As a youngster, I remember reading novels of the wild west, which always seemed to feature the feared Pinkerton detectives, who chased outlaws and desperadoes back and forth across the American West.

The founder of America's first detective agency was born on 25th August, 1819. Not in America, but in the 'Gorbals', an area renowned for violence and poverty, in Glasgow, Scotland.

His early life was a tough one, after his father had suffered a serious injury in his duty as a police officer and was no longer able to work. When he was just ten years old, his father passed away, and so Allan left school and began working as an apprentice barrel maker to support his family.

He was determined to strive for a better life, and continued to self educate himself by reading whatever books he could get his hands on. He was also a strong supporter of radical political reform, but it was this which led to he and his young wife fleeing the authorities to America in 1842 due to his membership of the Chartist movement.

They settled in Dundee, in the Chicago area, where Allan found work, but it wasn't long before he chanced upon a rural counterfeiting lair. He notified the town Sheriff, who was impressed with his honesty and courage. That event changed his life. It led to work from the Treasury Department, and on another occasion he successfully helped the Cook County Sheriff's department to track down the kidnappers of two girls from Michigan. 

By 1855, he had realized what America needed. Detectives. So he formed his own private agency, the North-Western Police Agency, which was soon to become The Pinkerton National Detective Agency, and where he and his private operatives quickly gained a reputation for being relentless, tough, thorough and above all, professional.

In old time radio, you'll perhaps have heard the 'Pinkertons' mentioned many, many times in both westerns and detective stories. There were two shows in particular which popped up in my search results. One is from the Cavalcade of America, and is the story of Allan Pinkerton and the dramatic role he played in foiling an assassination plot of Abraham Lincoln during the Civil War.

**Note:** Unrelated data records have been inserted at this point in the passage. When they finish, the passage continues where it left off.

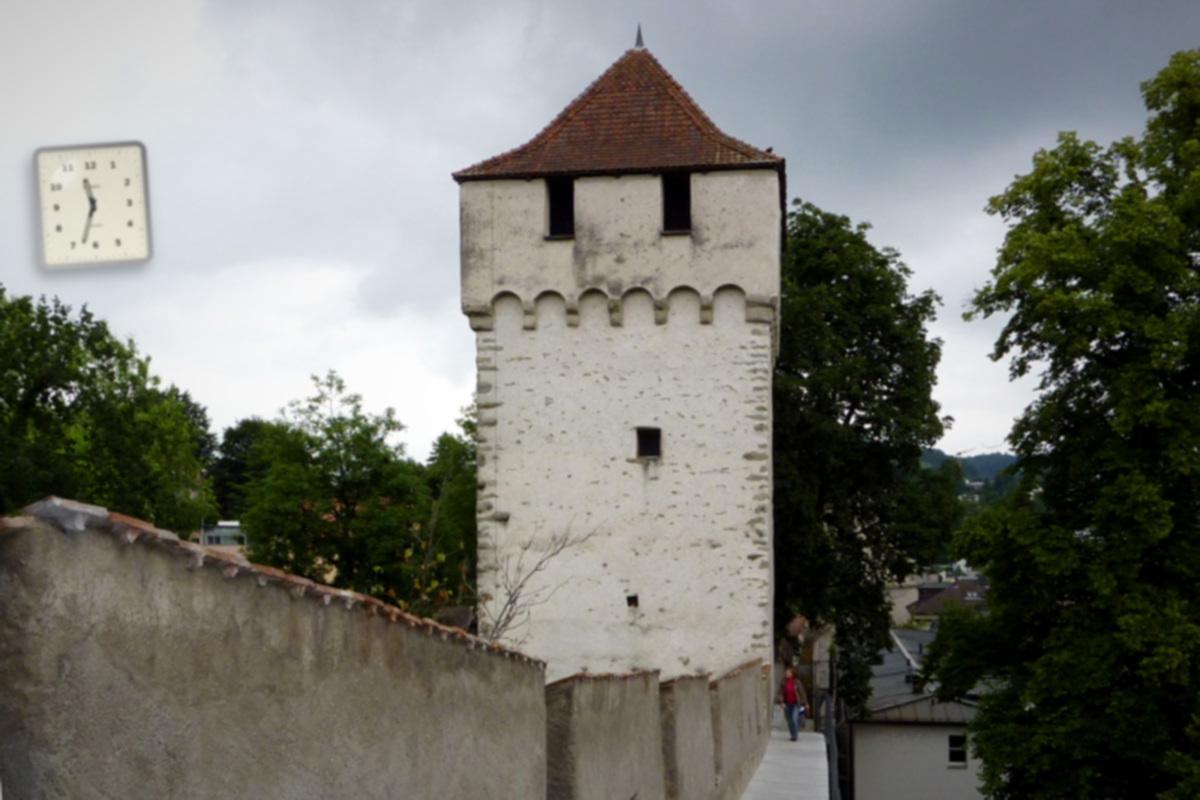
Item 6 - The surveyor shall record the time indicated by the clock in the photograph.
11:33
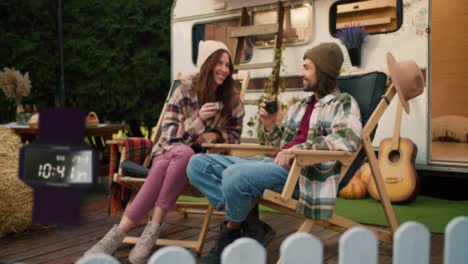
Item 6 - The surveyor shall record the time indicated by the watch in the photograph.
10:41
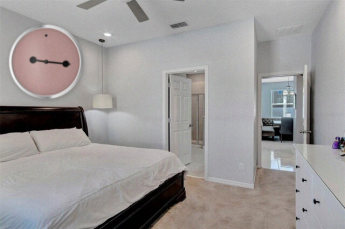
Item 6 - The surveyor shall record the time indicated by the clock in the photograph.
9:16
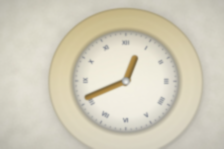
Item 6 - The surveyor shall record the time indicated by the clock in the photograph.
12:41
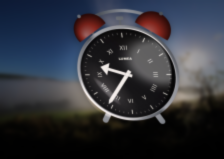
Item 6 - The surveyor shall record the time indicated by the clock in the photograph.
9:36
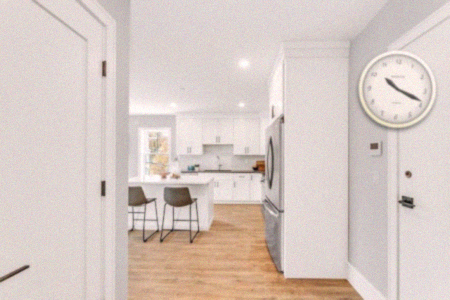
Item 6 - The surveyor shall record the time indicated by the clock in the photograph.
10:19
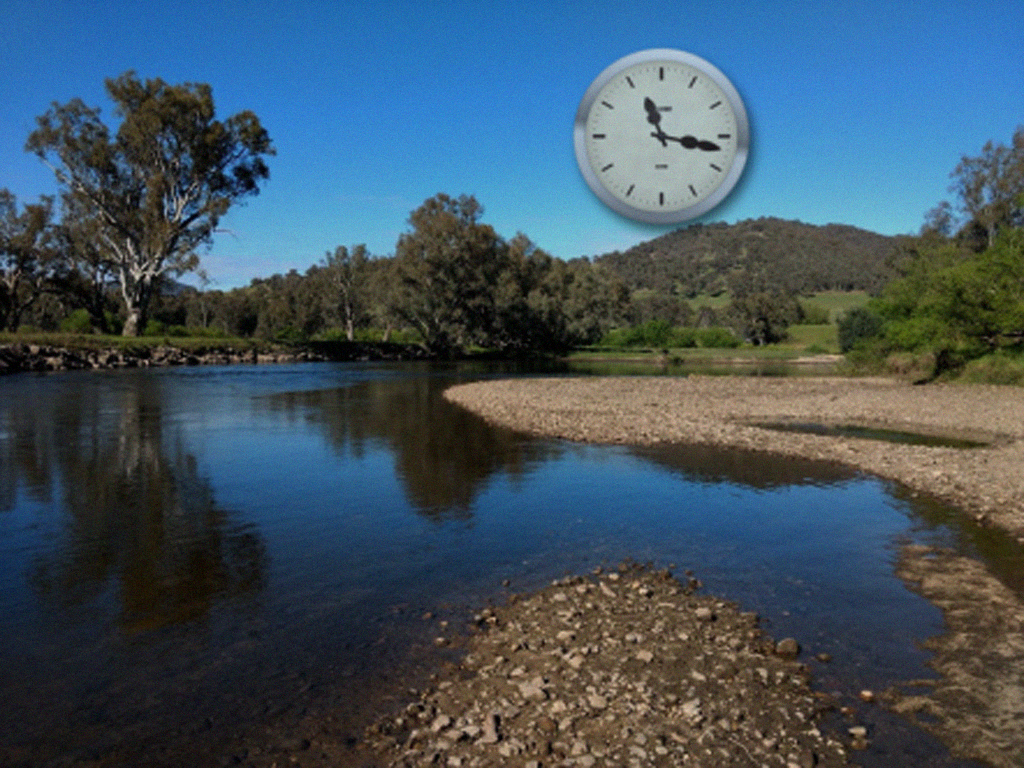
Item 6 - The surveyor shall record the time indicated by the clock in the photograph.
11:17
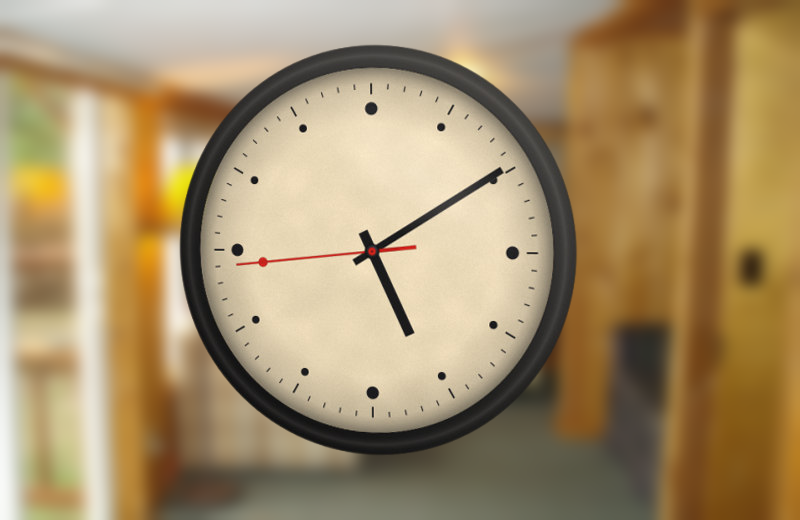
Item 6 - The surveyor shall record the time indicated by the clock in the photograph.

The other is a CBS Radio Mystery Theater show, called The Pinkerton Method, which is the story of how the legendary Pinkerton Detective Agency stemmed the tide of one of the most lucrative forms of crime - train robbery.

During his lifetime, Pinkerton's agency successfully brought down some of the country's most ruthless criminals, and in his later life, he put pen to paper and wrote about several of these cases, which almost certainly inspired other authors to contribute to the detective genre.